» **Try it**: Rewrite the records starting at the beginning and ending at the line containing "qu’il a sauvé la vie de Nicky Lauda en", with "Noticias" replaced by "Novedades" and everything else left unchanged.

[Stored records]
————

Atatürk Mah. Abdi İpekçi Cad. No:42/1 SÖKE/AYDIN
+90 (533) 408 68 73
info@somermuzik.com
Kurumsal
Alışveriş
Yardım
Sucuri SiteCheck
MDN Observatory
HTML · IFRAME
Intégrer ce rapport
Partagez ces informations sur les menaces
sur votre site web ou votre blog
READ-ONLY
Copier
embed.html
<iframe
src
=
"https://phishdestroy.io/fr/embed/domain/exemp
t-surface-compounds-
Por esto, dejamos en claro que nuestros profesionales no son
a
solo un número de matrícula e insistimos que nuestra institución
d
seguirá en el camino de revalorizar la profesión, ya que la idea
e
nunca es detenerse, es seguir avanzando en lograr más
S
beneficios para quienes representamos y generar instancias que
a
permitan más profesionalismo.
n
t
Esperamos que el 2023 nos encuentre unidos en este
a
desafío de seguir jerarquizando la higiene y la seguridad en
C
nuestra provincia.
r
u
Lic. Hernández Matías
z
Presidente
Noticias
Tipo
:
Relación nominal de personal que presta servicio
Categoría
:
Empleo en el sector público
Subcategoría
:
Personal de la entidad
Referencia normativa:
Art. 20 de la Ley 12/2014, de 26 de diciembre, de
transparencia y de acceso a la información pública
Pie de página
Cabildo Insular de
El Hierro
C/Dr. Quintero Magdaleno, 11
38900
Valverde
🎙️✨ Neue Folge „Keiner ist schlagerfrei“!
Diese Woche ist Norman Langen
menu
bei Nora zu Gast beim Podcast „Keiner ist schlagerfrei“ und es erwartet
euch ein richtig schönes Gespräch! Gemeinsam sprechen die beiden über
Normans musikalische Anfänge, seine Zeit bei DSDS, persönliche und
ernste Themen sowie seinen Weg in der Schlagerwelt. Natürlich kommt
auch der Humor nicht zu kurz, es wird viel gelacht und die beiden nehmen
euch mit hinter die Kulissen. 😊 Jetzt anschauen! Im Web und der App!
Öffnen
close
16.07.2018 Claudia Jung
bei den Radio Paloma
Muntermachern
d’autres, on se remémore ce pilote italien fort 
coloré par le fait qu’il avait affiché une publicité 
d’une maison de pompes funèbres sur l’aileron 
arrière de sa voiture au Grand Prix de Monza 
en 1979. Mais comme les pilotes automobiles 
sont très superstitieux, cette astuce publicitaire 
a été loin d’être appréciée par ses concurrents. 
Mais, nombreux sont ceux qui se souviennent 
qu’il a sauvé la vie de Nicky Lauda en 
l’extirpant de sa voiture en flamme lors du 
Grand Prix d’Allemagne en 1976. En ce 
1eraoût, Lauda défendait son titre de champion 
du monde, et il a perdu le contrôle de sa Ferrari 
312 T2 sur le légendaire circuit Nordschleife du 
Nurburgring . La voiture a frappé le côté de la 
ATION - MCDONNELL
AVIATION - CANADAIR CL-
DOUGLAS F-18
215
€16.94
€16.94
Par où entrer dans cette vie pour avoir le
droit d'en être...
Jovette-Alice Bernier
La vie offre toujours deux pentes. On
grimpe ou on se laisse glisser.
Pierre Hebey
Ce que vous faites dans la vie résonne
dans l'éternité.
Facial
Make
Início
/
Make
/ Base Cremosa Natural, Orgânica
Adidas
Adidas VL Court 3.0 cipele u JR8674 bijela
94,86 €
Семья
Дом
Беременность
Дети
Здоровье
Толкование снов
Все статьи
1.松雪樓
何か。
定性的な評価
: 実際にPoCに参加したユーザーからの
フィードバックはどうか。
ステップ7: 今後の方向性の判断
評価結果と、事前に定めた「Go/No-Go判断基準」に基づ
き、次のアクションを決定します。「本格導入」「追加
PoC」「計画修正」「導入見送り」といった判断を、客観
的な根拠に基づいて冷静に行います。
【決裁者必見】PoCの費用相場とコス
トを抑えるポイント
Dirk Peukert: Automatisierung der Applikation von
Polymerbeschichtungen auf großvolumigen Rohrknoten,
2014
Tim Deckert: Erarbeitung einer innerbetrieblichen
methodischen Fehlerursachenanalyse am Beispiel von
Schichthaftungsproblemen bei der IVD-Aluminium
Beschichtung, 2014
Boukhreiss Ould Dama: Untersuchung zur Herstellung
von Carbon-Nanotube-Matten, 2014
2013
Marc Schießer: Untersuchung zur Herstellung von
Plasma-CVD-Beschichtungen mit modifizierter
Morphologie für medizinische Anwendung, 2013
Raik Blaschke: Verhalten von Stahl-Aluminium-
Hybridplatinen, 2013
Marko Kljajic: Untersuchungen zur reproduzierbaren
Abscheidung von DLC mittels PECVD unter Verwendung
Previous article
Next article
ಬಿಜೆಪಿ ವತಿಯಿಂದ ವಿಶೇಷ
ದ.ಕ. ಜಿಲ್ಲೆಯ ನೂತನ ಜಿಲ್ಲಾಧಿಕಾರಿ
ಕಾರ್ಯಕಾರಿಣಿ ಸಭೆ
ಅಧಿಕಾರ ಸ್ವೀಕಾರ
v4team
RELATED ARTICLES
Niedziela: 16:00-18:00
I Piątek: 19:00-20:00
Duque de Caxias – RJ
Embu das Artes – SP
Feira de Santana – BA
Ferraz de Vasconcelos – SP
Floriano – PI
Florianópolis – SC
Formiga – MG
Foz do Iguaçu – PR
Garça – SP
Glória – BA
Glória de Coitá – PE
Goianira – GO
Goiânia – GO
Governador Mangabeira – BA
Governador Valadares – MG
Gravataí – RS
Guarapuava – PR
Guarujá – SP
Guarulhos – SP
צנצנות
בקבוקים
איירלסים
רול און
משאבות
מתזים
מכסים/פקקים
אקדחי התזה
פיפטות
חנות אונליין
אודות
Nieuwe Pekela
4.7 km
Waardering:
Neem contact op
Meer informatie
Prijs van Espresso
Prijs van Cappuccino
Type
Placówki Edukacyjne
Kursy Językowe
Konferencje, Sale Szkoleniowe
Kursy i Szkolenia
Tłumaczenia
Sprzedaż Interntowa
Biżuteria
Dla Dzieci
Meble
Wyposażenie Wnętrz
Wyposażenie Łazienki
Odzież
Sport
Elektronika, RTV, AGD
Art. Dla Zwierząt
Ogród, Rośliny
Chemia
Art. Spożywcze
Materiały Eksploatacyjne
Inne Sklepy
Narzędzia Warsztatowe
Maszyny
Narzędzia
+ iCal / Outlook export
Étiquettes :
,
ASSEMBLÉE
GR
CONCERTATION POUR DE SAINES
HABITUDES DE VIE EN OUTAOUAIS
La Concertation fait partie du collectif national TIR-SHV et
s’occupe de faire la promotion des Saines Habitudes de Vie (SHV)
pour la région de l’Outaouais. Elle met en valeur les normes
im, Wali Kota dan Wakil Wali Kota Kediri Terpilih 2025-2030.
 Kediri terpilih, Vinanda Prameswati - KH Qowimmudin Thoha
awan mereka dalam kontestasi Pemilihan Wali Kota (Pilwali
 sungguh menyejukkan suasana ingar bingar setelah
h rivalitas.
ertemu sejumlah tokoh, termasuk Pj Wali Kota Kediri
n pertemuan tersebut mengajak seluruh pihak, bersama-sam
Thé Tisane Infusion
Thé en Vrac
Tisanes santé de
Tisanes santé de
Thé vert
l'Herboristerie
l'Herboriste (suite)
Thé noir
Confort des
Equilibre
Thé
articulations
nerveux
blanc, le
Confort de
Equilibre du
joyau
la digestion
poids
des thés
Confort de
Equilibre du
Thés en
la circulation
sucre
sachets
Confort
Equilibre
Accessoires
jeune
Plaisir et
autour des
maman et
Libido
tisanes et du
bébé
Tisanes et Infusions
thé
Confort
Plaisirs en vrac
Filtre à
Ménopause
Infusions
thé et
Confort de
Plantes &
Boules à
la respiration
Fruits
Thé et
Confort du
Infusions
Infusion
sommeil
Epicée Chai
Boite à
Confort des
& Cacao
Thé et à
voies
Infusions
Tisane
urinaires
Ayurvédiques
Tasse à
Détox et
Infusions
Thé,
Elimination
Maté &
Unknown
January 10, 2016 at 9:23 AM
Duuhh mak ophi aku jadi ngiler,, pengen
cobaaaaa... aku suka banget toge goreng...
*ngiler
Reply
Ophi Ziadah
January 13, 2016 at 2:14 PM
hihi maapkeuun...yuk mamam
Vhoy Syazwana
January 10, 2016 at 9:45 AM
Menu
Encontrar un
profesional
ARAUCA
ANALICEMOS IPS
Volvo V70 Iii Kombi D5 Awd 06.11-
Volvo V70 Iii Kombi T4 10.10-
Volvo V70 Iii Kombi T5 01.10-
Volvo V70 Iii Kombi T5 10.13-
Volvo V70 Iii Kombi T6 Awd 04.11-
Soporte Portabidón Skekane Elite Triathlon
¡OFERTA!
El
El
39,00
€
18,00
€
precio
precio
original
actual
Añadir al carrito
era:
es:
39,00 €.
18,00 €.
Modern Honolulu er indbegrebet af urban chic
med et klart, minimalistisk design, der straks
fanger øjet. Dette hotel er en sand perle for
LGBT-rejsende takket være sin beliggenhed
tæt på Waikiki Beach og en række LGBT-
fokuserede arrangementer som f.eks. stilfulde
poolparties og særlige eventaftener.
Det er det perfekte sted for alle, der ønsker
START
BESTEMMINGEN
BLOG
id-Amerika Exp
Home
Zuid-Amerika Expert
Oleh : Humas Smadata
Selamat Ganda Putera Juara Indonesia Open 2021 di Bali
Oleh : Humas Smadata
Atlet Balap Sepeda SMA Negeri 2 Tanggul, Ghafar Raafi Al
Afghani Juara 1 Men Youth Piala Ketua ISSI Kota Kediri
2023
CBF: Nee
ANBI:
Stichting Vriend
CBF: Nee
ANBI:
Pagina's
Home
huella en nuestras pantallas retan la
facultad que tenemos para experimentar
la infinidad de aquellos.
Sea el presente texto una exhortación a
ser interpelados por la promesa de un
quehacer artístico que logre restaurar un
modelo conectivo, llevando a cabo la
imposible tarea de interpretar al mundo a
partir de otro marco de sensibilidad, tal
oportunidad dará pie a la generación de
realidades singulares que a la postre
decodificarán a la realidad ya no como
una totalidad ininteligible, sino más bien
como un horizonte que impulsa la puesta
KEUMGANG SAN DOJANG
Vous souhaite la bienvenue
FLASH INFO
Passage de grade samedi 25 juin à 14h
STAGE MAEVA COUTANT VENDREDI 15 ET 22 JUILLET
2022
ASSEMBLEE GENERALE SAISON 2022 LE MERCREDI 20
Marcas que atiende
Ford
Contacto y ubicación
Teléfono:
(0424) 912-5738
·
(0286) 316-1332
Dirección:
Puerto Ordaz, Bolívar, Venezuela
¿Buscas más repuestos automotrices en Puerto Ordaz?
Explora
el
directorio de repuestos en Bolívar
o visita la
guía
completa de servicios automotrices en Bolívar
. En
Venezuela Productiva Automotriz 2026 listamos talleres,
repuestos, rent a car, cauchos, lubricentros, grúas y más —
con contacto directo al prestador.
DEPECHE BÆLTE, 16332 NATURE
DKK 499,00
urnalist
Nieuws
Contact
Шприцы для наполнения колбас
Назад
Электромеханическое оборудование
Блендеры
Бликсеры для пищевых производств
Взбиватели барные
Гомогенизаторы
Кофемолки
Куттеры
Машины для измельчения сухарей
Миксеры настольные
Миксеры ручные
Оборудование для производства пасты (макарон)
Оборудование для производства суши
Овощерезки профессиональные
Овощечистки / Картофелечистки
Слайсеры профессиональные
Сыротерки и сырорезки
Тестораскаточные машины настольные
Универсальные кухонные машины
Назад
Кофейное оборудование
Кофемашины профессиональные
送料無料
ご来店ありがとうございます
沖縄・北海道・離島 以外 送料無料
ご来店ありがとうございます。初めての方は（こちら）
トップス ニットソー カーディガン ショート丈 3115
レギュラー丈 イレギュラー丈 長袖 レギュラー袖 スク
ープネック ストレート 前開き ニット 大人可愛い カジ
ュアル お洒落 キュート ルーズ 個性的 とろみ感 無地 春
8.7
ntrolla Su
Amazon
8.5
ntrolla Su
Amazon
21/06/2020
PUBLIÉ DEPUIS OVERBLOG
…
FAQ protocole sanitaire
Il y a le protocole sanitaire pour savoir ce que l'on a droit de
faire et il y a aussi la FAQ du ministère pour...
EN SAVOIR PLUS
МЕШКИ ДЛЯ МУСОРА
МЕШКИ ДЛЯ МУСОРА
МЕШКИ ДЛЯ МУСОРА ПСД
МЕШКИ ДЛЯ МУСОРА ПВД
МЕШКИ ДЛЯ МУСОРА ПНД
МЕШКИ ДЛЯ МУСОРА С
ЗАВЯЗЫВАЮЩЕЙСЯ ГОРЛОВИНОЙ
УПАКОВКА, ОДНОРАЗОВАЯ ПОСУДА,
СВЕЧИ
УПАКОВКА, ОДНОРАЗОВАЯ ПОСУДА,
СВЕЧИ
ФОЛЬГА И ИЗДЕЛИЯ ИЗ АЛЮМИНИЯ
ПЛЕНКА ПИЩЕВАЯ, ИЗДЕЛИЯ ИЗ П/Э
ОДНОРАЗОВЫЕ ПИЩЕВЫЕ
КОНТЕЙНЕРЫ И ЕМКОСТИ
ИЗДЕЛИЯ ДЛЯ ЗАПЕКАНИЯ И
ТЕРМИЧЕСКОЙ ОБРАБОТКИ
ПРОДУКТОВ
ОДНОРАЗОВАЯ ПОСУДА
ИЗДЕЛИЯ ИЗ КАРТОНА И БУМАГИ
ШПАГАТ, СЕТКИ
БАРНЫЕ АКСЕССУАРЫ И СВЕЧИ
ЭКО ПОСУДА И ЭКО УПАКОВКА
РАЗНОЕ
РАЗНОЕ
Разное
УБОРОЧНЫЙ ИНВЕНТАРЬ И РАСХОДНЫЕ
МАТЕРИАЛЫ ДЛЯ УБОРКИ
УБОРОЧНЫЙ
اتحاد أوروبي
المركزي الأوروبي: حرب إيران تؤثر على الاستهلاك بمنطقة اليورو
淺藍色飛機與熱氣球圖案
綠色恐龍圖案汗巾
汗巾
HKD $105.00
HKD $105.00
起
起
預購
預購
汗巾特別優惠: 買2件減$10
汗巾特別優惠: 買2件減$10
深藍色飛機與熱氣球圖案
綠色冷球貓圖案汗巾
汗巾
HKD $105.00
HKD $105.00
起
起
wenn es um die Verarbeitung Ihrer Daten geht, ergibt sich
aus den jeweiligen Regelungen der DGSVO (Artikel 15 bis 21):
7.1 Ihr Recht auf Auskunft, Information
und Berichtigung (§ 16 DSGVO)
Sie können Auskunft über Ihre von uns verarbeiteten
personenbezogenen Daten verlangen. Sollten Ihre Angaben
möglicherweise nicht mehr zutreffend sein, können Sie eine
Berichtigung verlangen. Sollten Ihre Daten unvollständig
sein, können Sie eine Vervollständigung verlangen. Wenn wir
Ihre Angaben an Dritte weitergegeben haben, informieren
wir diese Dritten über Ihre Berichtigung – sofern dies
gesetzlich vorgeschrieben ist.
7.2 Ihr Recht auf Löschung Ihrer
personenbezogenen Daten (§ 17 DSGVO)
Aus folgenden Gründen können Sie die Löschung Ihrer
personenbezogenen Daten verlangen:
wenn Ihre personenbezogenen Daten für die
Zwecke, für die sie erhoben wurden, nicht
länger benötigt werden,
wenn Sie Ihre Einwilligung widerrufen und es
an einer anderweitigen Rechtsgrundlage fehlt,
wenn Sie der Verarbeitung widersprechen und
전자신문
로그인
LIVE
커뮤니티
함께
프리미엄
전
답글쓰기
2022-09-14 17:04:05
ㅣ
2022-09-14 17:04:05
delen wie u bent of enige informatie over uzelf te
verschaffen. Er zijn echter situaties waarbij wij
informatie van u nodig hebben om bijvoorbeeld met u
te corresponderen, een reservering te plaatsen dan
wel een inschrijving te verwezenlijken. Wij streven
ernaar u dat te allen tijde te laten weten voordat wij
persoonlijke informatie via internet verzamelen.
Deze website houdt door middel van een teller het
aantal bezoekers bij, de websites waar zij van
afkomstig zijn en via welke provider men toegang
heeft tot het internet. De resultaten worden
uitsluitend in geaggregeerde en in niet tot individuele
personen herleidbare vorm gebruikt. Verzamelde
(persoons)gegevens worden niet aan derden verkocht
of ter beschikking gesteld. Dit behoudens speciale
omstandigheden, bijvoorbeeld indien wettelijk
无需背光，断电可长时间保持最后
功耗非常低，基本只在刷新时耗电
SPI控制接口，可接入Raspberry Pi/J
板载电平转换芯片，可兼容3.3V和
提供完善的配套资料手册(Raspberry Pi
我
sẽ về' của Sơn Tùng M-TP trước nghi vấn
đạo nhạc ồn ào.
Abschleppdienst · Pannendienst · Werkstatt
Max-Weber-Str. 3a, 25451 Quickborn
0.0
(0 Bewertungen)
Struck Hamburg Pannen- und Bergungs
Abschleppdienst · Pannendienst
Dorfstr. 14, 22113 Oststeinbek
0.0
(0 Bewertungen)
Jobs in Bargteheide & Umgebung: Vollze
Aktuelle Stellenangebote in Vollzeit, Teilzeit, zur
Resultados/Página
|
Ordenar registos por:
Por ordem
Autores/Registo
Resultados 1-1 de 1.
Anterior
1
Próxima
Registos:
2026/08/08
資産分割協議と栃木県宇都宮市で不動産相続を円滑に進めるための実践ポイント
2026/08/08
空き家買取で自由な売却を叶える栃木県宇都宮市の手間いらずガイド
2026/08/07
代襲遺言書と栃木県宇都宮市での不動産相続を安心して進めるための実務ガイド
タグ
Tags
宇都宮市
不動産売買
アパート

————

» **Result below**:
Atatürk Mah. Abdi İpekçi Cad. No:42/1 SÖKE/AYDIN
+90 (533) 408 68 73
info@somermuzik.com
Kurumsal
Alışveriş
Yardım
Sucuri SiteCheck
MDN Observatory
HTML · IFRAME
Intégrer ce rapport
Partagez ces informations sur les menaces
sur votre site web ou votre blog
READ-ONLY
Copier
embed.html
<iframe
src
=
"https://phishdestroy.io/fr/embed/domain/exemp
t-surface-compounds-
Por esto, dejamos en claro que nuestros profesionales no son
a
solo un número de matrícula e insistimos que nuestra institución
d
seguirá en el camino de revalorizar la profesión, ya que la idea
e
nunca es detenerse, es seguir avanzando en lograr más
S
beneficios para quienes representamos y generar instancias que
a
permitan más profesionalismo.
n
t
Esperamos que el 2023 nos encuentre unidos en este
a
desafío de seguir jerarquizando la higiene y la seguridad en
C
nuestra provincia.
r
u
Lic. Hernández Matías
z
Presidente
Novedades
Tipo
:
Relación nominal de personal que presta servicio
Categoría
:
Empleo en el sector público
Subcategoría
:
Personal de la entidad
Referencia normativa:
Art. 20 de la Ley 12/2014, de 26 de diciembre, de
transparencia y de acceso a la información pública
Pie de página
Cabildo Insular de
El Hierro
C/Dr. Quintero Magdaleno, 11
38900
Valverde
🎙️✨ Neue Folge „Keiner ist schlagerfrei“!
Diese Woche ist Norman Langen
menu
bei Nora zu Gast beim Podcast „Keiner ist schlagerfrei“ und es erwartet
euch ein richtig schönes Gespräch! Gemeinsam sprechen die beiden über
Normans musikalische Anfänge, seine Zeit bei DSDS, persönliche und
ernste Themen sowie seinen Weg in der Schlagerwelt. Natürlich kommt
auch der Humor nicht zu kurz, es wird viel gelacht und die beiden nehmen
euch mit hinter die Kulissen. 😊 Jetzt anschauen! Im Web und der App!
Öffnen
close
16.07.2018 Claudia Jung
bei den Radio Paloma
Muntermachern
d’autres, on se remémore ce pilote italien fort 
coloré par le fait qu’il avait affiché une publicité 
d’une maison de pompes funèbres sur l’aileron 
arrière de sa voiture au Grand Prix de Monza 
en 1979. Mais comme les pilotes automobiles 
sont très superstitieux, cette astuce publicitaire 
a été loin d’être appréciée par ses concurrents. 
Mais, nombreux sont ceux qui se souviennent 
qu’il a sauvé la vie de Nicky Lauda en 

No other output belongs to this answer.